Activity list =>
a) In the post about Cracked.com, who coined the concept of the Monkeysphere?
b) Write the next part of the post about Cracked.com, picking up right after its last sentence.

Text shown =>
· · ·
I like Cracked.com, I really do. Like a lot of great randomized comedy (I’m thinking Saturday Night Live, Kids in the Hall, Monty Python) it can be a bit hit and miss. It has a fair number of articles and videos that go nowhere, but when it’s great it’s really great; not just funny, but often shockingly educational.
For example, David Wong coined the concept of the Monkeysphere, which I love to use whenever I can to discuss the finer points of secular morality. They introduce me to bizarre pop culture history that I would never have seen otherwise. Sometimes they even take up the mantle of Snopes, debunking historical myths that people seem to believe for some reason.
And then occasionally, they’ll throw out a stinker like this one: 4 Things Both Atheists and Believers Need to Stop Saying.
Of course, I’m not opposed to calling out atheists for acting ridiculous. We’ve got our always-popular episode about “Foolish Atheists“; we’ve been paying a lot of attention lately to an undercurrent of sexism in the atheist community; and there’s nothing that fires up a good internal atheist argument like bringing up politics or conspiracies. The opinions of my fellow atheists are never above criticism. But for lack-of-God’s sake, hit us with some criticism that makes sense.
With such an even-handed title, let’s take a look at the things that Gladstone wants both sides to stop doing.
#4. Devout: God Hates X
As an atheist, I suppose I ought to agree. God seems to hate so many things: fags, figs, a woman’s right to choose, being asked snotty questions, evolution, science in general… the list goes on and on, and I don’t agree with most of it. I’m cool with God being against things like murder, I suppose, but those aren’t really the controversial ones, are they? When God hates something that is so obviously wrong that everyone hates it, no one bothers to form a political lobby around it.
· · ·
Recorded information =>

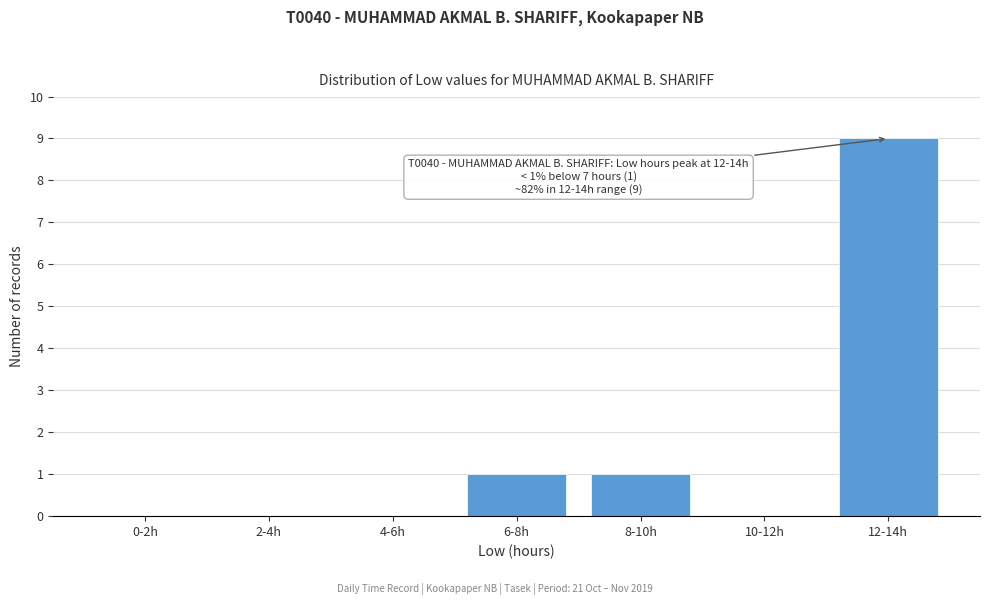

Reading left to right, extract all data points from this chart.

0-2h=0	2-4h=0	4-6h=0	6-8h=1	8-10h=1	10-12h=0	12-14h=9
· · ·
Set of answers =>
a) David Wong

b)
Here’s what I’m going to go ahead and take issue with, though.These are the people who actually believe in an omnipotent Creator and the only thing inspiring enough for their protest sign is what that Creator hates? Why would anyone want to hold that up to the world? That can’t be the best way to honor God.
Why the hell not? How do you know in what way God likes to be honored?
As I said recently, I’ve been listening to Todd Friel, and this is a particular sore spot with him — nice, liberal Christians who only focus on God’s love and refuse to acknowledge that he’s really pretty short-tempered. There’s a long tradition behind this point of view, with my favorite example being 18th century firebrand preacher Jonathan Edwards and his gloriously hideous essay Sinners in the Hands of an Angry God. Sure, I’d personally prefer a God to be a loving one, if I had to work with the assumption that any God existed, and if my personal preference mattered for anything. But what makes Gladstone so damn sure that he’s right about God and Fred Phelps isn’t? When you unpack it a little, his main objection to the devout is that they’re not all liberal Jews who think like him.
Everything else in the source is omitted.